The fourth option you need to consider in the Canon 1300D video settings is sound. Sadly, the Canon 1300D does not have an external microphone socket. It just has an internal microphone which works reasonably well, but can be a bit limited. In Shooting Tab 2, the second one down is Sound Recording and you can set that to one of three options. You can have either Auto, Manual or Disabled. I don’t think you should disable it entirely because sometimes it is useful to have sound, even if you don’t intend to use it in the final cut. It is helpful for editing. Auto is quite good and it will try to pick up as much sound as possible. Of course, you may not want the ambient sound, you might be trying to capture something specific. Manual is OK provided you are quite close to the sound source. On the backscreen you will see a decibel bar going across the bottom and you should try to get the sound peaking at about 12.

The next couple of options in the Canon 1300D video settings that need to be checked are in Video Tab 3 and it may seem that they are less important than other choices. However, you should take a look at them because they do affect the way that your video looks.

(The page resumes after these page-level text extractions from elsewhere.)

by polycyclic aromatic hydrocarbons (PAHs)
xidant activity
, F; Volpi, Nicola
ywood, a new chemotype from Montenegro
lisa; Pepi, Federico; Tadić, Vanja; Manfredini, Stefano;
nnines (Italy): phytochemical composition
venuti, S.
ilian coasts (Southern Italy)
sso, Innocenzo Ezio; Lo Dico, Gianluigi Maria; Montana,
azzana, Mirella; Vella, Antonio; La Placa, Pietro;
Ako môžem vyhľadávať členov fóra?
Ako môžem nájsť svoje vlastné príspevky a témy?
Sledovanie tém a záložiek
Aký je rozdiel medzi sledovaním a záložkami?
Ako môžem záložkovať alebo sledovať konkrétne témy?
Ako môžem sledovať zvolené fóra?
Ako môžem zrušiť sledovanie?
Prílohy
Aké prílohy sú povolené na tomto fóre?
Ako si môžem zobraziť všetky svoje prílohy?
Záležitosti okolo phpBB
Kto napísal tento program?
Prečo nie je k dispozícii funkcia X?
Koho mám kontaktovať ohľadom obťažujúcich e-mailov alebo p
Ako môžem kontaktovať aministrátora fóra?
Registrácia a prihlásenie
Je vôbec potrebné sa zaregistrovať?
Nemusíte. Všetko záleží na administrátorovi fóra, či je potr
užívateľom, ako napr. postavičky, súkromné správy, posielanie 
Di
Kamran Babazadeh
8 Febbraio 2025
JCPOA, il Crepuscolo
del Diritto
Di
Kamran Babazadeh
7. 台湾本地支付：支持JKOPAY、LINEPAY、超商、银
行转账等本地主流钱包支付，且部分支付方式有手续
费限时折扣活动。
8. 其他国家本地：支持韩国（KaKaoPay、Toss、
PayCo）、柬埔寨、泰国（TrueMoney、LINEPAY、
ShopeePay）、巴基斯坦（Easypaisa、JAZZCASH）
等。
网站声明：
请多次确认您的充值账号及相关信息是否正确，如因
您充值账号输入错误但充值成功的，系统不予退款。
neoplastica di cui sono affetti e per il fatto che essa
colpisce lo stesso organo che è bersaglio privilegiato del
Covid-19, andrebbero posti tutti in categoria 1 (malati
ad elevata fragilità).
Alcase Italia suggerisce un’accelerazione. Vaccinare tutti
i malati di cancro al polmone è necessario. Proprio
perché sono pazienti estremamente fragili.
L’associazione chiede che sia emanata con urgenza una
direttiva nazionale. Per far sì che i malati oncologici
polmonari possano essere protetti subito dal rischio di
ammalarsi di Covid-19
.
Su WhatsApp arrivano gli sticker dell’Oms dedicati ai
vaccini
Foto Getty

Go to the bottom of Video Tab 3 to the Picture Style option. These options can really affect the way your movies look. They are the same options that you get with photographs and you can choose to have Vivid or Sepia or many other options and some of them are set so that they bring out the best qualities for portrait and landscape. With video it tends to be better to try and shoot video as flat as possible and so the best option to start with is neutral and so you should always set that to neutral for video until you make the decision that you want to change the Picture Style and shoot something differently. The one just above that in Video Tab 3 is Custom White Balance. It’s very important for shooting videos because if you start moving around and shooting things in different light then the one stable element – the one constant – will be the white balance.